Pistacio makes broad feathered, glossy, dark leaves and terminal clusters
of small flowers followed by red-skinned fruits on female plants.

The fruits contain the well-known Pistachio nut inside. The reddish, wrinkled fruits are borne in heavy clusters somewhat like grapes. Although known as a nut, the fruit of the pistachio is botanically a drupe, the edible portion of which is the seed. The oblong kernel is about 1 inch in length and 1/2 inch in diameter and protected by a thin, ivory-colored, bony shell. Normally the shells split longitudinally along their sutures when mature.
Pistacia vera develops strictly either male or female plants, thus several plants have to be grown together for pollination. An ornamental container plant suited for any well drained, rich soil in a sunny spot.

Pistachios should be planted in full sun.
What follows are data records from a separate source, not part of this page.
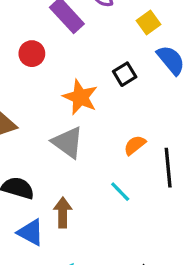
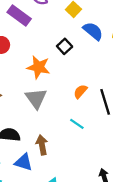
gray triangle: (68, 142) -> (36, 98), turned 30

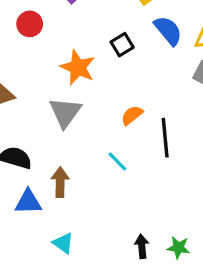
blue triangle: (24, 162) -> (28, 202), turned -30

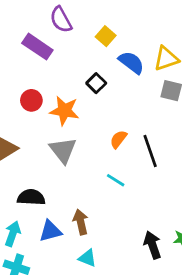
red circle: (30, 24) -> (31, 100), moved
brown arrow: (60, 182) -> (81, 222), moved
black arrow: (142, 246) -> (153, 245), size x1.4

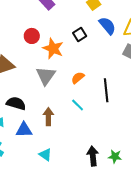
orange semicircle: (118, 139) -> (78, 78), moved
brown arrow: (81, 222) -> (48, 117), moved

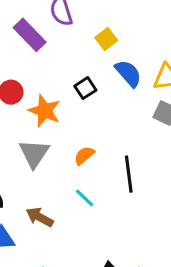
brown arrow: (48, 117) -> (40, 217), turned -60

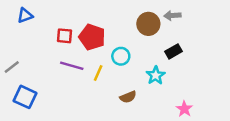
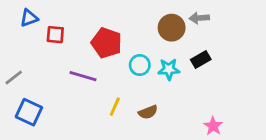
red square: (65, 36) -> (55, 35), moved
yellow line: (98, 73) -> (115, 107), moved
cyan star: (156, 75) -> (169, 69), moved, turned 30

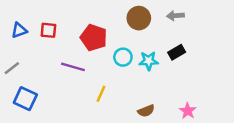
blue triangle: (29, 18) -> (19, 30), moved
brown circle: (172, 28) -> (139, 18), moved
brown semicircle: (148, 112) -> (146, 111), moved

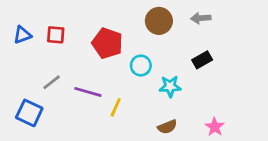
cyan star: (149, 61) -> (170, 86), moved
purple line: (73, 67) -> (88, 92), moved
gray line: (12, 68) -> (52, 82), moved

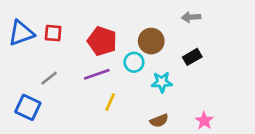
brown circle: (159, 21) -> (151, 41), moved
blue triangle: (22, 35) -> (21, 33), size x1.5
purple line: (88, 92) -> (97, 74), moved, turned -35

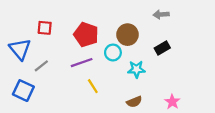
blue triangle: (21, 33) -> (20, 49), moved, turned -50
yellow line: (110, 102) -> (93, 86), turned -56

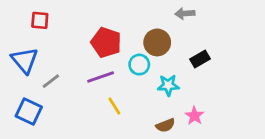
gray arrow: (161, 14) -> (185, 13), moved
red square: (45, 28) -> (40, 20), moved
pink star: (172, 102) -> (194, 116), moved

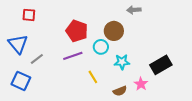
black rectangle: (200, 59) -> (161, 65), moved, size x1.5
yellow line: (114, 106) -> (93, 77), moved

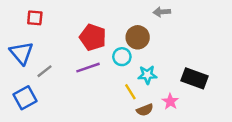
black rectangle: (161, 65) -> (194, 78), turned 50
yellow line: (93, 77) -> (130, 92), moved
blue square: (21, 81) -> (25, 98), turned 36

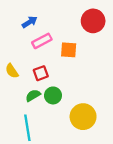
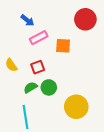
blue arrow: (30, 22) -> (27, 20), turned 72

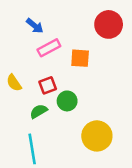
green circle: (49, 87) -> (67, 101), moved

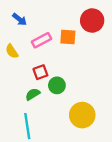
blue arrow: (35, 26) -> (20, 19), moved
orange square: (80, 58) -> (68, 37), moved
yellow semicircle: (14, 83) -> (12, 51), moved

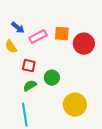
blue arrow: (20, 19) -> (18, 28), moved
red circle: (92, 21) -> (84, 44), moved
red square: (40, 72) -> (29, 66), moved, turned 32

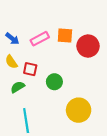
blue arrow: (18, 28) -> (12, 39), moved
yellow semicircle: (11, 47) -> (11, 62), moved
green semicircle: (30, 86) -> (18, 87), moved

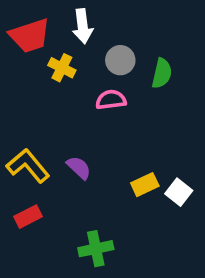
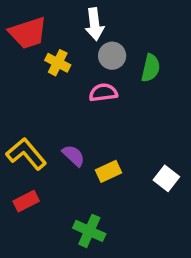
white arrow: (83, 26) -> (95, 24), moved
yellow rectangle: (145, 185) -> (109, 171), moved
green cross: (96, 249) -> (89, 231), turned 36

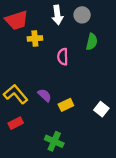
gray circle: (112, 56) -> (82, 15), moved
yellow cross: (58, 63) -> (35, 38), turned -32
pink semicircle: (103, 92) -> (63, 57), turned -84

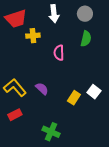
gray circle: (82, 15) -> (85, 14), moved
yellow rectangle: (66, 105) -> (74, 98), moved, turned -32
white square: (101, 109) -> (94, 92), moved

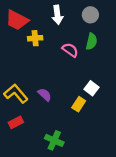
red trapezoid: (16, 19) -> (17, 20), turned 45
pink semicircle: (59, 53) -> (70, 50), moved, turned 126
white square: (94, 92) -> (91, 88), moved

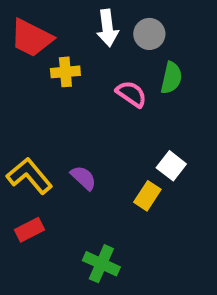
gray circle: (90, 15) -> (149, 34), moved

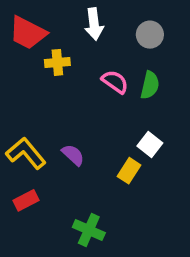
gray circle: (149, 34) -> (150, 35), moved
green semicircle: (171, 78) -> (150, 85), moved

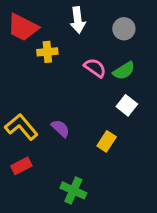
green semicircle: (150, 85) -> (124, 71), turned 45
white square: (150, 145) -> (127, 105), moved

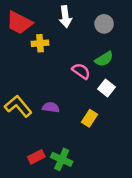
pink semicircle: (95, 68) -> (81, 71), moved
purple semicircle: (60, 128) -> (51, 107), turned -35
red rectangle: (21, 166) -> (36, 157), moved

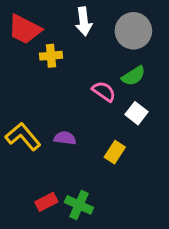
gray circle: (104, 24) -> (133, 31), size x1.5

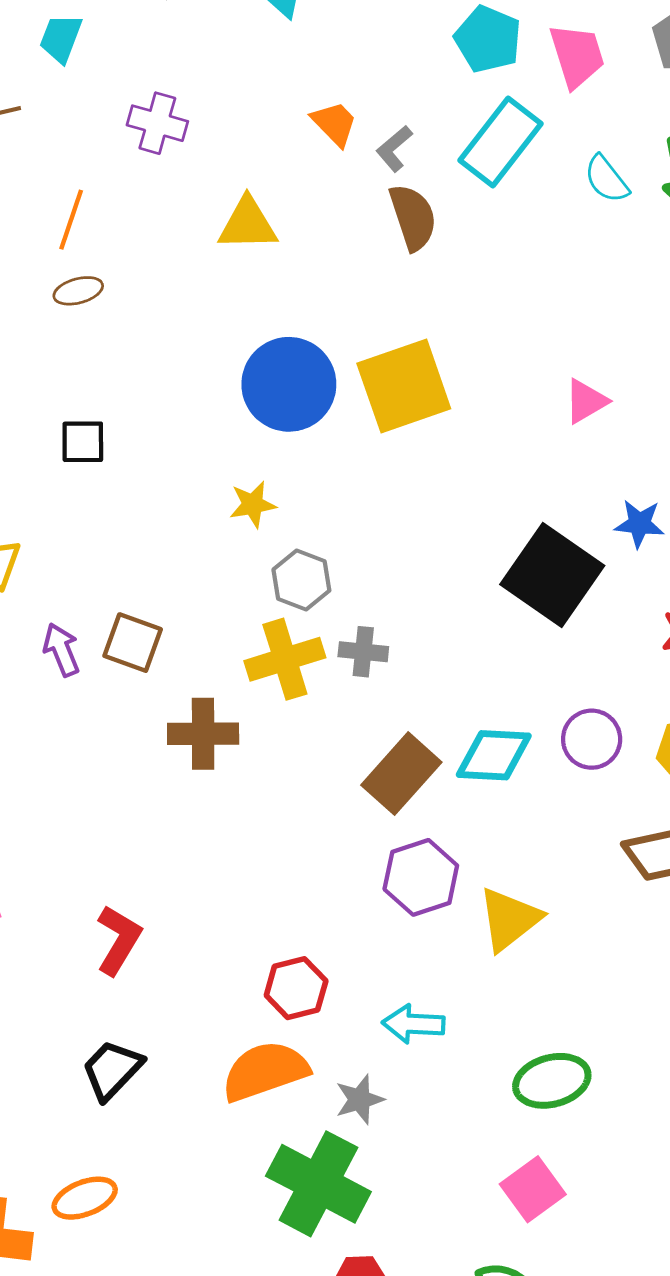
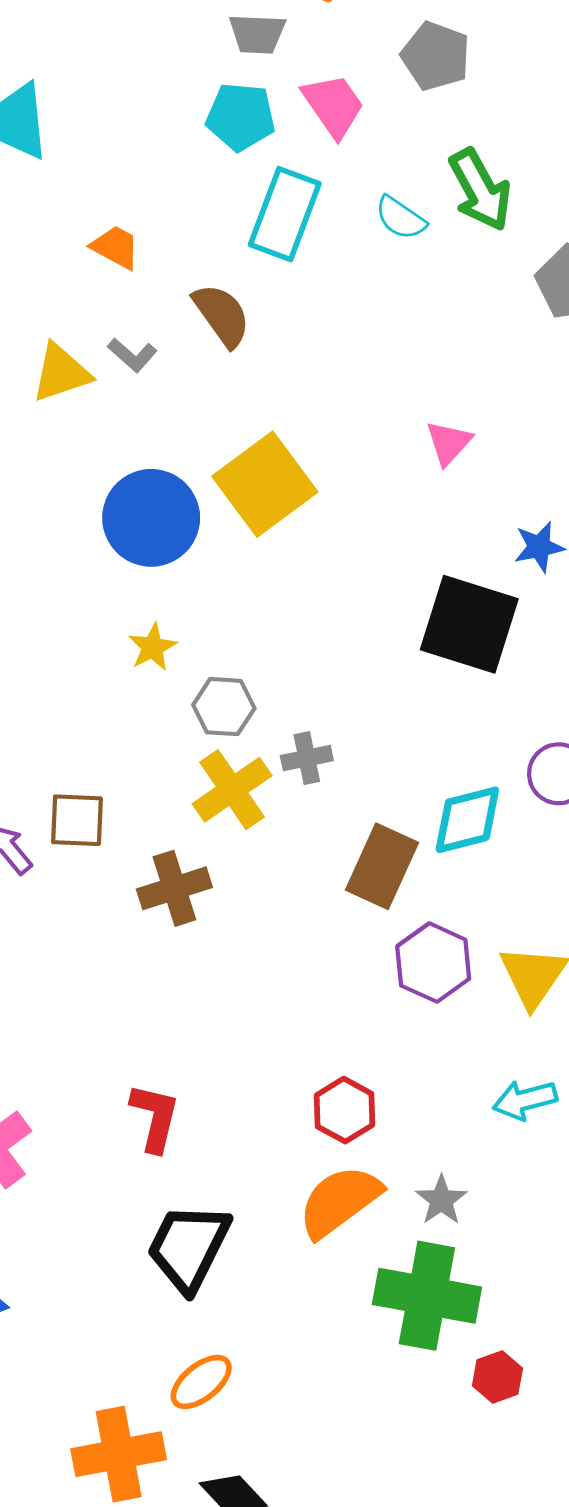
gray L-shape: (394, 149) -> (132, 355), moved, turned -81
cyan arrow: (413, 1024) -> (525, 1100), moved
black trapezoid: (112, 1070) -> (189, 1247), size x1.4

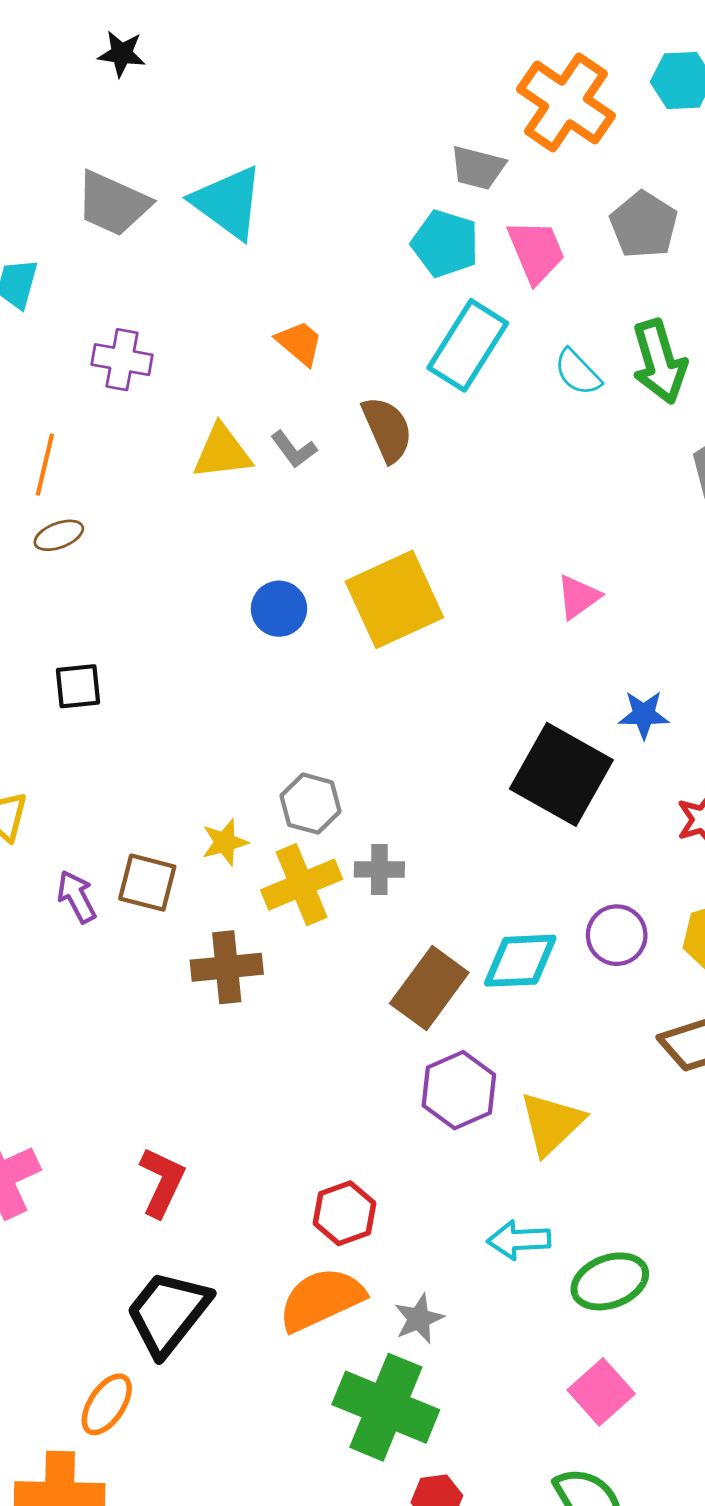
blue circle: (151, 518) -> (279, 609), size x0.6
yellow star: (153, 647) -> (225, 842), moved
orange ellipse: (201, 1382) -> (107, 1404), moved, turned -30

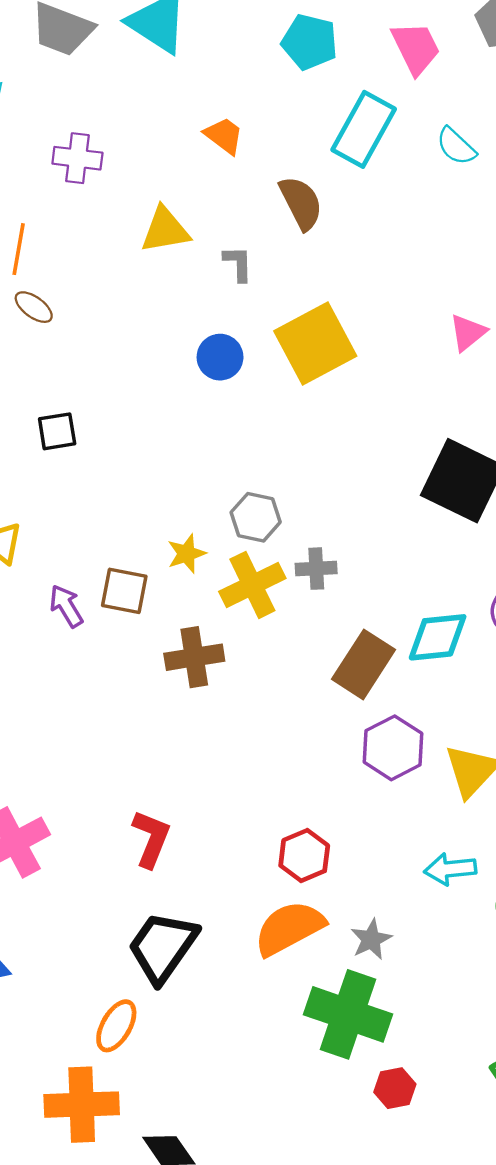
cyan pentagon: (445, 244) -> (310, 42), moved
gray L-shape: (294, 449) -> (238, 264), moved, turned -141
brown ellipse: (59, 535) -> (34, 307), turned 60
The size of the slow growing trees can be further controlled by pruning. When planting, avoid rough handling since the budded tops are easily broken away from the understock.
The trees do best on soils that are deep, friable and well drained but moisture retaining. It can, however, survive in poor, stony, calcareous, highly alkaline or slightly acid, or even saline soils. The root is deeply penetrating.